Guida alla Dilatazione Termica: Calcolo delle Variazioni di Lunghezza, Area e Volume
Comprendi la dilatazione termica nei materiali ingegneristici. Impara a calcolare la dilatazione lineare, superficiale e volumetrica, gestire i giunti di dilatazione e prevenire i problemi strutturali.
Cos'è la Dilatazione Termica?
La dilatazione termica è l'aumento delle dimensioni di un materiale quando la sua temperatura aumenta. Quando un materiale viene riscaldato, i suoi atomi vibrano con maggiore ampiezza, aumentando la distanza media tra loro e causando l'espansione del materiale. Quasi tutti i materiali si espandono quando riscaldati e si contraggono quando raffreddati. La dilatazione termica deve essere considerata nella progettazione di ponti, binari ferroviari, tubazioni, edifici e qualsiasi struttura soggetta a variazioni significative di temperatura.
Dilatazione Lineare
La formula della dilatazione lineare è: delta L = L₀ x alpha x delta T, dove delta L è la variazione di lunghezza, L₀ è la lunghezza originale, alpha è il coefficiente di dilatazione lineare del materiale e delta T è la variazione di temperatura. L'acciaio ha alpha circa 12 x 10⁻⁶ /°C, l'alluminio circa 23 x 10⁻⁶ /°C, il rame circa 17 x 10⁻⁶ /°C. Un ponte in acciaio di 100 m con una variazione di temperatura di 50°C si dilata di: 100 x 12 x 10⁻⁶ x 50 = 0,06 m = 6 cm.

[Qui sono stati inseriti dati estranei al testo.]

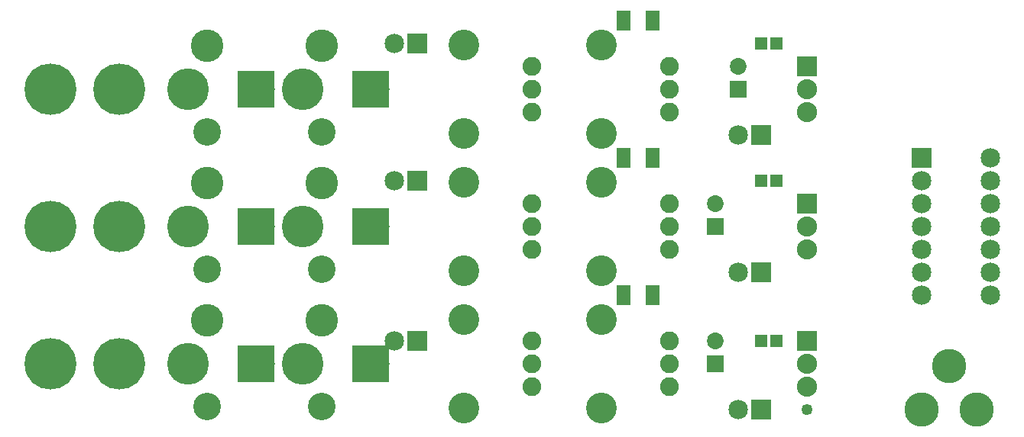
<source format=gts>
G04 MADE WITH FRITZING*
G04 WWW.FRITZING.ORG*
G04 DOUBLE SIDED*
G04 HOLES PLATED*
G04 CONTOUR ON CENTER OF CONTOUR VECTOR*
%ASAXBY*%
%FSLAX23Y23*%
%MOIN*%
%OFA0B0*%
%SFA1.0B1.0*%
%ADD10C,0.085000*%
%ADD11C,0.081889*%
%ADD12C,0.081917*%
%ADD13C,0.134033*%
%ADD14C,0.225000*%
%ADD15C,0.088000*%
%ADD16C,0.072992*%
%ADD17C,0.158000*%
%ADD18C,0.142000*%
%ADD19C,0.120000*%
%ADD20C,0.182000*%
%ADD21C,0.049370*%
%ADD22C,0.150000*%
%ADD23R,0.085000X0.085000*%
%ADD24R,0.088000X0.088000*%
%ADD25R,0.072992X0.072992*%
%ADD26R,0.160000X0.160000*%
%ADD27R,0.059208X0.088736*%
%ADD28R,0.059222X0.088736*%
%ADD29R,0.057244X0.053307*%
%LNMASK1*%
G90*
G70*
G54D10*
X4102Y1361D03*
X4402Y1361D03*
X4102Y1261D03*
X4402Y1261D03*
X4102Y1161D03*
X4402Y1161D03*
X4102Y1061D03*
X4402Y1061D03*
X4102Y961D03*
X4402Y961D03*
X4102Y861D03*
X4402Y861D03*
X4102Y761D03*
X4402Y761D03*
G54D11*
X3002Y361D03*
X3002Y461D03*
G54D12*
X3002Y561D03*
G54D13*
X2706Y266D03*
X2706Y655D03*
G54D11*
X2402Y361D03*
X2402Y461D03*
G54D12*
X2402Y561D03*
G54D13*
X2106Y266D03*
X2106Y655D03*
G54D11*
X3002Y961D03*
X3002Y1061D03*
G54D12*
X3002Y1161D03*
G54D13*
X2706Y866D03*
X2706Y1255D03*
G54D11*
X2402Y961D03*
X2402Y1061D03*
G54D12*
X2402Y1161D03*
G54D13*
X2106Y866D03*
X2106Y1255D03*
G54D11*
X2402Y1561D03*
X2402Y1661D03*
G54D12*
X2402Y1761D03*
G54D13*
X2106Y1466D03*
X2106Y1855D03*
G54D11*
X3002Y1561D03*
X3002Y1661D03*
G54D12*
X3002Y1761D03*
G54D13*
X2706Y1466D03*
X2706Y1855D03*
G54D14*
X602Y461D03*
X602Y461D03*
X602Y1061D03*
X602Y1061D03*
X602Y1661D03*
X602Y1661D03*
G54D15*
X3602Y1761D03*
X3602Y1661D03*
X3602Y1561D03*
X3602Y1161D03*
X3602Y1061D03*
X3602Y961D03*
X3602Y561D03*
X3602Y461D03*
X3602Y361D03*
G54D16*
X3302Y1662D03*
X3302Y1761D03*
X3202Y1062D03*
X3202Y1161D03*
X3202Y462D03*
X3202Y561D03*
G54D17*
X1202Y1061D03*
G54D18*
X987Y1249D03*
G54D19*
X987Y873D03*
G54D20*
X902Y1061D03*
G54D17*
X1202Y1661D03*
G54D18*
X987Y1849D03*
G54D19*
X987Y1473D03*
G54D20*
X902Y1661D03*
G54D17*
X1702Y1661D03*
G54D18*
X1487Y1849D03*
G54D19*
X1487Y1473D03*
G54D20*
X1402Y1661D03*
G54D17*
X1202Y461D03*
G54D18*
X987Y649D03*
G54D19*
X987Y273D03*
G54D20*
X902Y461D03*
G54D10*
X3402Y1461D03*
X3302Y1461D03*
G54D17*
X1702Y1061D03*
G54D18*
X1487Y1249D03*
G54D19*
X1487Y873D03*
G54D20*
X1402Y1061D03*
G54D17*
X1702Y461D03*
G54D18*
X1487Y649D03*
G54D19*
X1487Y273D03*
G54D20*
X1402Y461D03*
G54D10*
X3402Y861D03*
X3302Y861D03*
X3402Y261D03*
X3302Y261D03*
X1902Y1861D03*
X1802Y1861D03*
X1902Y1261D03*
X1802Y1261D03*
X1902Y561D03*
X1802Y561D03*
G54D14*
X302Y1661D03*
X302Y1661D03*
X302Y1061D03*
X302Y1061D03*
X302Y461D03*
X302Y461D03*
G54D21*
X3602Y261D03*
G54D22*
X4342Y261D03*
X4102Y261D03*
X4222Y451D03*
X4342Y261D03*
X4102Y261D03*
X4222Y451D03*
G54D23*
X4102Y1361D03*
G54D24*
X3602Y1761D03*
X3602Y1161D03*
X3602Y561D03*
G54D25*
X3302Y1662D03*
X3202Y1062D03*
X3202Y462D03*
G54D26*
X1201Y1061D03*
X1201Y1661D03*
X1701Y1661D03*
X1201Y461D03*
G54D27*
X2802Y1961D03*
G54D28*
X2930Y1961D03*
G54D27*
X2802Y761D03*
G54D28*
X2930Y761D03*
G54D27*
X2802Y1361D03*
G54D28*
X2930Y1361D03*
G54D29*
X3402Y1861D03*
X3469Y1861D03*
X3402Y561D03*
X3469Y561D03*
X3402Y1261D03*
X3469Y1261D03*
G54D23*
X3402Y1461D03*
G54D26*
X1701Y1061D03*
X1701Y461D03*
G54D23*
X3402Y861D03*
X3402Y261D03*
X1902Y1861D03*
X1902Y1261D03*
X1902Y561D03*
G04 End of Mask1*
M02*
</source>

Questa dilatazione significativa richiede giunti di dilatazione.
Dilatazione Superficiale e Volumetrica
La dilatazione superficiale usa un coefficiente circa doppio di quello lineare: delta A = A₀ x 2alpha x delta T. La dilatazione volumetrica usa un coefficiente circa triplo: delta V = V₀ x 3alpha x delta T = V₀ x beta x delta T, dove beta è il coefficiente di dilatazione volumetrica. I liquidi hanno coefficienti di dilatazione volumetrica molto più grandi dei solidi: l'acqua ha beta circa 207 x 10⁻⁶ /°C (a 20°C), il mercurio circa 182 x 10⁻⁶ /°C. Queste dilatazioni sono utilizzate nei termometri a liquido.

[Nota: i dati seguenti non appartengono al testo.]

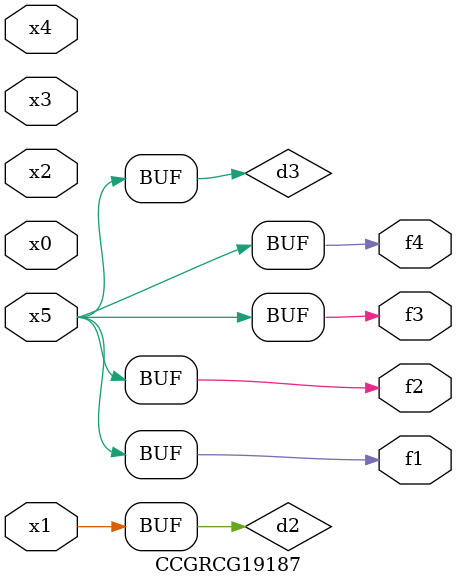
<source format=v>
module CCGRCG19187(
	input x0, x1, x2, x3, x4, x5,
	output f1, f2, f3, f4
);

	wire d1, d2, d3;

	not (d1, x5);
	or (d2, x1);
	xnor (d3, d1);
	assign f1 = d3;
	assign f2 = d3;
	assign f3 = d3;
	assign f4 = d3;
endmodule

</source>
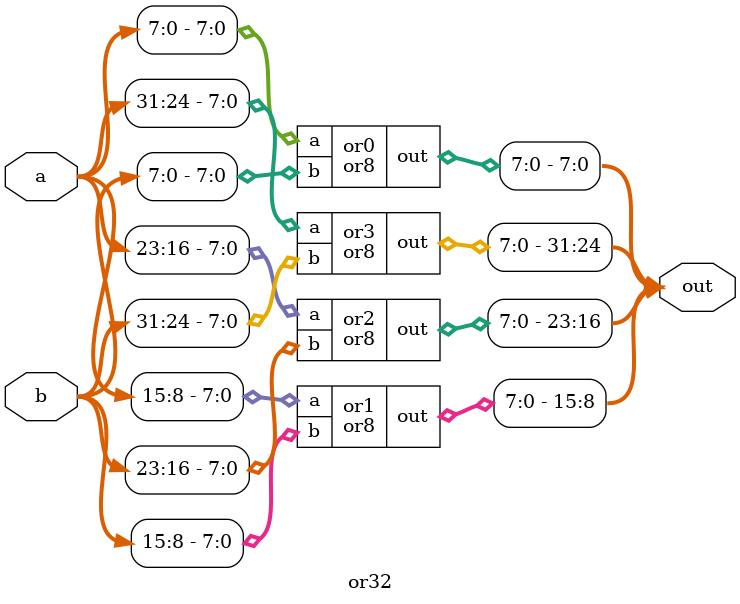
<source format=v>
`timescale 1ns / 1ps

module or8(
    input [7:0] a,
    input [7:0] b,
    output [7:0] out
    );
    or OR0(out[0],a[0],b[0]);
    or OR1(out[1],a[1],b[1]);
    or OR2(out[2],a[2],b[2]);
    or OR3(out[3],a[3],b[3]);
    or OR4(out[4],a[4],b[4]);
    or OR5(out[5],a[5],b[5]);
    or OR6(out[6],a[6],b[6]);
    or OR7(out[7],a[7],b[7]);
endmodule

module or32(
    input [31:0] a,
    input [31:0] b,
    output [31:0] out
    );
    or8 or0(a[7:0],b[7:0],out[7:0]);
    or8 or1(a[15:8],b[15:8],out[15:8]);
    or8 or2(a[23:16],b[23:16],out[23:16]);
    or8 or3(a[31:24],b[31:24],out[31:24]);
endmodule

</source>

Giunti di Dilatazione e Progettazione
I giunti di dilatazione sono spazi o dispositivi che permettono alle strutture di espandersi e contrarsi senza danneggiarsi. Sui ponti, i giunti di dilatazione permettono al piano stradale di muoversi longitudinalmente. Nei binari ferroviari, i giunti tradizionali lasciano uno spazio tra i binari (il binario continuo saldato gestisce la dilatazione con sollecitazioni controllate). Nelle tubazioni, si usano compensatori a soffietto, anse di dilatazione o giunti scorrevoli. Negli edifici, i giunti di dilatazione dividono strutture lunghe in sezioni indipendenti. La regola generale è prevedere un giunto ogni 30-60 m per le strutture in acciaio e ogni 25-40 m per il calcestruzzo.

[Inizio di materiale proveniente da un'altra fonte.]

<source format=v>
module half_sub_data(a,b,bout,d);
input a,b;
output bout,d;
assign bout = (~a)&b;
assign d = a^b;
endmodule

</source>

Problemi Pratici e Soluzioni
La dilatazione termica differenziale tra materiali diversi può causare problemi. Nelle barre bimetalliche (usate nei termostati), due metalli con coefficienti diversi sono uniti insieme: la differenza di espansione fa curvare la barra. Il calcestruzzo armato funziona bene perché acciaio e calcestruzzo hanno coefficienti di dilatazione quasi identici (circa 12 x 10⁻⁶ /°C). I giunti di piastrelle devono essere flessibili per assorbire i movimenti. Le tubazioni in plastica si dilatano molto più di quelle metalliche e richiedono più compensazione. La progettazione per la dilatazione termica è essenziale in ogni applicazione dove i componenti sono soggetti a variazioni di temperatura significative.